A key lesson from the 1980s was that austerity measures do not work – as the Thatcher Government took public money out of the economy, unemployment continued to grow, benefit spending increased (despite significant reductions in payment levels) and public spending remained high. Going for growth – across Europe – is the only viable means to get our economy back on a secure footing.
23 Responses to “The reality of ConDem cuts: jobs & services are on the line”
Richard Walthers
The reality of ConDem cuts: jobs & services are on the line | Left … http://ow.ly/17xRl0
MT
I wish people, the same people who probably seethe at “Liebour” for example, would stop using the phrase “ConDem”. It’s just emotive and hardly advances debate.
NormalBloke
Crikey you lefties need some education.
The important fig is the economically inactive – look it up – we’ve just had 13 yrs of hidden out of work – you know fiddle the figures, disability, sending kids off to uni to get massive debt on poor degrees.

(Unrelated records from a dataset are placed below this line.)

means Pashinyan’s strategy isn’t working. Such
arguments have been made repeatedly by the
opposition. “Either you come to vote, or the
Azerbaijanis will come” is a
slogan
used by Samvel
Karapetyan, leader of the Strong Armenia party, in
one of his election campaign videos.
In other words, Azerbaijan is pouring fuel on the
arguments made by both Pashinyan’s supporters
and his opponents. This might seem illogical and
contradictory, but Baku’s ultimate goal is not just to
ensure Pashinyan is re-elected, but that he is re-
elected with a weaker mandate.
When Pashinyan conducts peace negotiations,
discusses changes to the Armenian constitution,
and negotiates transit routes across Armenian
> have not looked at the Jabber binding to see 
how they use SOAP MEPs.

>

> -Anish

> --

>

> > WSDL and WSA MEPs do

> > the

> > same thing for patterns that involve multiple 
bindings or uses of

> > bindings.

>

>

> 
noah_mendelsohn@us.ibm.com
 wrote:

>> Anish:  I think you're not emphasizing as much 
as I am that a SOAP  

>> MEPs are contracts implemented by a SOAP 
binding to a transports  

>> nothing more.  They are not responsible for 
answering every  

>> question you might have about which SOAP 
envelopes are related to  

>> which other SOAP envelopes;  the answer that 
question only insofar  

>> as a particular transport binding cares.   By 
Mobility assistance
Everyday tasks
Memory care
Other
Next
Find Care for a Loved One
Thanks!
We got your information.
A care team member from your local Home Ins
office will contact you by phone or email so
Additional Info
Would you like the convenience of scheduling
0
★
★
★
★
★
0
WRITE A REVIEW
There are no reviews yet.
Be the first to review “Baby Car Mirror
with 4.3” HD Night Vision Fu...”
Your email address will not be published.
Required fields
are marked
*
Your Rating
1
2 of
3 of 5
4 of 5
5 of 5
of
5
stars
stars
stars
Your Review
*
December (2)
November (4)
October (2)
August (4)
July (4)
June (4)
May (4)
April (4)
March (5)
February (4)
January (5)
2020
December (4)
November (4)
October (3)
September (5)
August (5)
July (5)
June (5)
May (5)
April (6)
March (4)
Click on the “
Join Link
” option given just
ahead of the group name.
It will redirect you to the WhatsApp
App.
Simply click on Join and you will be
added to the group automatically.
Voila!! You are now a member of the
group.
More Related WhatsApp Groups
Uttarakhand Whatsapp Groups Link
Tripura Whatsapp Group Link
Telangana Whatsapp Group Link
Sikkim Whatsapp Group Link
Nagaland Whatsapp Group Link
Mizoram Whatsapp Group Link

Labour instead of building wealth and job creating businesses instead built non jobs and underemployed jobs in the public sector – along come the bad times and hey ho no more money.
Thanks Labour
NormalBloke
Mr sensible – wrong – look at the facts – manufacturing collapsed at the highest ever rate under labour -look at the SAT scores and the numbers NOT reaching expected levels or the number of children with less than 5 GCSEs inc Maths and English.